Pasar aset kripto global kembali menunjukkan geliat positif yang signifikan. Dalam kurun waktu tiga pekan berturut-turut, dana investasi yang mengalir ke dalam produk ETF Bitcoin spot tercatat menembus angka fantastis, yakni mencapai 3,8 miliar dolar AS. Lonjakan masif ini mendorong akumulasi total aset bersih ETF Bitcoin spot meroket hingga menyentuh kisaran 101,3 miliar dolar AS.
Chief Marketing Officer Indodax, Aloysia Dian, menjelaskan bahwa tren arus masuk modal (inflow) yang konsisten ini menjadi bukti nyata bahwa kepercayaan serta minat investor institusional terhadap Bitcoin tetap kokoh, meskipun pasar masih dibayang-bayangi volatilitas harga yang dinamis.
“Arus masuk tersebut menunjukkan minat institusional terhadap Bitcoin masih terjaga di tengah pergerakan harga yang volatil. Konsistensi arus masuk ETF menjadi salah satu indikator utama untuk membaca dinamika permintaan pasar,” ungkap Aloysia dalam keterangan resminya.
Faktor Makro Ekonomi AS Jadi Penentu Arah Pasar berikutnya
Kendati sinyal dari ETF Bitcoin sangat menggairahkan, para pelaku pasar diimbau untuk tetap waspada. Pergerakan harga aset kripto ke depan diperkirakan akan sangat dipengaruhi oleh indikator ekonomi makro Amerika Serikat (AS), yang menjadi acuan utama bagi keputusan moneter bank sentral AS, Federal Reserve (The Fed).
Beberapa rilis data penting yang menjadi sorotan investor antara lain:
- Producer Price Index (PPI) yang dirilis pada 10 September.
- Consumer Price Index (CPI) atau data inflasi konsumen pada 11 September.
- Pertemuan krusial Federal Open Market Committee (FOMC) pada 15–16 September.
Berdasarkan proyeksi pasar saat ini, peluang penyesuaian suku bunga acuan sebesar 25 basis poin (bps) berada di angka 58,4 persen, sementara 41,6 persen sisanya memprediksi suku bunga akan dipertahankan.
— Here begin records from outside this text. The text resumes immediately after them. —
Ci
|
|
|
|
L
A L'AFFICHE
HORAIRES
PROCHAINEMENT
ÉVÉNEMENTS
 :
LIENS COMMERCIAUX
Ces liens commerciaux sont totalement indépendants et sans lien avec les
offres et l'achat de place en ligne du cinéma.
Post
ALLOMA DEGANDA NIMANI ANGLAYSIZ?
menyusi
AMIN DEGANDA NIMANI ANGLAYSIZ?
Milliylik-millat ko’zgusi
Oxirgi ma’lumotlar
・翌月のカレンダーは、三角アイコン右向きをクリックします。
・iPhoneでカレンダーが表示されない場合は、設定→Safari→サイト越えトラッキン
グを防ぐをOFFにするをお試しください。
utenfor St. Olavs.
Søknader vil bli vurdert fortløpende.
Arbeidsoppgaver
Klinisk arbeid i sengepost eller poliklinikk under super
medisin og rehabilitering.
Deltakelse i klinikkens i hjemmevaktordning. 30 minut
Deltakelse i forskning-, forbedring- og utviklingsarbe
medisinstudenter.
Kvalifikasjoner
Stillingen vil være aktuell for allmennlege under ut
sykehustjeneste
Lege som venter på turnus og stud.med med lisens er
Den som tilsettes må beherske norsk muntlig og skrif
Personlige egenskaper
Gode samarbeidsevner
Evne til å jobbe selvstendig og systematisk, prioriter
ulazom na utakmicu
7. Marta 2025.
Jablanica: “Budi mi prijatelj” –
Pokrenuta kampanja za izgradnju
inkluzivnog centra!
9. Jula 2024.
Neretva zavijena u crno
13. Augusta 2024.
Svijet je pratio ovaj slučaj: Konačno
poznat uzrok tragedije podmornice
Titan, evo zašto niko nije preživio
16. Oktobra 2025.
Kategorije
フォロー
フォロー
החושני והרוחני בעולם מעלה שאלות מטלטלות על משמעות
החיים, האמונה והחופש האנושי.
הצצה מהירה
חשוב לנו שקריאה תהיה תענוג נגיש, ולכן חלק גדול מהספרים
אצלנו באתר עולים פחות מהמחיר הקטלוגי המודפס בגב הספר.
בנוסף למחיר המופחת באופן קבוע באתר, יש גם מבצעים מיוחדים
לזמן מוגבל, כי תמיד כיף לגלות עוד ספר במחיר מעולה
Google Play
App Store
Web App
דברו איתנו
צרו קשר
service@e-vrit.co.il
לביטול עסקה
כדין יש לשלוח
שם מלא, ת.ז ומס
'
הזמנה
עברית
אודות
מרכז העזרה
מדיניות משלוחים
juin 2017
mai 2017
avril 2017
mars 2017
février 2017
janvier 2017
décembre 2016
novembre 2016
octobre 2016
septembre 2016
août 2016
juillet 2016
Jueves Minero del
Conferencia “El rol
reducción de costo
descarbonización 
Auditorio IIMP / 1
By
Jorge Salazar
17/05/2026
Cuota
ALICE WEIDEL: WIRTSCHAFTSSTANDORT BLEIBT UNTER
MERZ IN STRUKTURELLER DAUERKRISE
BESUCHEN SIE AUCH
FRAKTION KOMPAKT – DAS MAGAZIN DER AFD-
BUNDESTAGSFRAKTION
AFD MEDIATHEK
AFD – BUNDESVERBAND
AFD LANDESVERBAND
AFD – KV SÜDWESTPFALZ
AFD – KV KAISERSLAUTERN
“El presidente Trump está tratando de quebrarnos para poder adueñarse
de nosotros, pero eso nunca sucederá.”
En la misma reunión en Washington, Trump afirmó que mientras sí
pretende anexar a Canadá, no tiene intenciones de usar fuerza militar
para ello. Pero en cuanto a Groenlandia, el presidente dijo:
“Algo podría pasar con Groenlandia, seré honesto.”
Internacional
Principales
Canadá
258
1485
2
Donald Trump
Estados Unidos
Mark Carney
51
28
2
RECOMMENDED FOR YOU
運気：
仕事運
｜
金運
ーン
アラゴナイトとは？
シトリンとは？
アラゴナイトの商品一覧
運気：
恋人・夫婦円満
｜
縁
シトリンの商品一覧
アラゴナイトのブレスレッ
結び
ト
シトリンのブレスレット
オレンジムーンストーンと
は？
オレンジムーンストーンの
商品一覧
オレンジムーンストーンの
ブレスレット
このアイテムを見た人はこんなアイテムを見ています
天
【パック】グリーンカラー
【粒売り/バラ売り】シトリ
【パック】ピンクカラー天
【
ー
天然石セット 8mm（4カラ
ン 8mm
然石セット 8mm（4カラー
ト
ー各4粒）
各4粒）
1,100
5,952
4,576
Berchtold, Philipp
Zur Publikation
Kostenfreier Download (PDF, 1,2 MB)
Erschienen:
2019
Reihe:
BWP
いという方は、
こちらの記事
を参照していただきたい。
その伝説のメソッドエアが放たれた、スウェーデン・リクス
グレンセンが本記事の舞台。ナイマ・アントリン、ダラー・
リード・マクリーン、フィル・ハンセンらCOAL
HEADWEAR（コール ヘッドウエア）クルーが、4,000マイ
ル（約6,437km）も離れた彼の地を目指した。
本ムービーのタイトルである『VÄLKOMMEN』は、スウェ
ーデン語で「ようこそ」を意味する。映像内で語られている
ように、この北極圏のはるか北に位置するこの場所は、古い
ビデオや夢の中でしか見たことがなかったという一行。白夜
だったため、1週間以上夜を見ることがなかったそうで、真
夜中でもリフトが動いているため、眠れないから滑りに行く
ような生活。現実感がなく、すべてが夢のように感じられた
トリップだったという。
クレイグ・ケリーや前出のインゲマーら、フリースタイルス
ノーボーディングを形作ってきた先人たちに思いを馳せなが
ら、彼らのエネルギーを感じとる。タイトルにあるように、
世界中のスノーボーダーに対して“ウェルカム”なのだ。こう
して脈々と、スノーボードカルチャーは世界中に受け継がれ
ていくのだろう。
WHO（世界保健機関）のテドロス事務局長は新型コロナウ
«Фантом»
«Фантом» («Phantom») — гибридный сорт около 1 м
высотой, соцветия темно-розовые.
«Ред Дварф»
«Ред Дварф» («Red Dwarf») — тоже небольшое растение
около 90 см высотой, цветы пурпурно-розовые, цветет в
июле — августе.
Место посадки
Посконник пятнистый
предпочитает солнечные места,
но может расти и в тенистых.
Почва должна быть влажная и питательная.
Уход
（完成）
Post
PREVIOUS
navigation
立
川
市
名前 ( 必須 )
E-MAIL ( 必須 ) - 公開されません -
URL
Sentimen ini dipengaruhi oleh laporan tenaga kerja AS yang mencatat penambahan 162.000 pekerjaan dengan tingkat pengangguran stabil di angka 4,1 persen.
Pentingnya Strategi DYOR Bagi Investor Kripto
Menghadapi ketidakpastian situasi ekonomi global, Aloysia mengingatkan para investor agar selalu bersikap rasional dan terukur. Meskipun data ETF menunjukkan tren bullish dari sektor institusi, variabel makro ekonomi tetap menjadi katalis kunci yang dapat mengubah arah pergerakan harga secara mendadak.
“Investor tetap perlu menganalisis seluruh indikator secara menyeluruh, selalu melakukan riset mandiri (Do Your Own Research/DYOR), serta tidak menjadikan satu variabel tunggal sebagai dasar utama dalam mengambil keputusan investasi,” pungkasnya.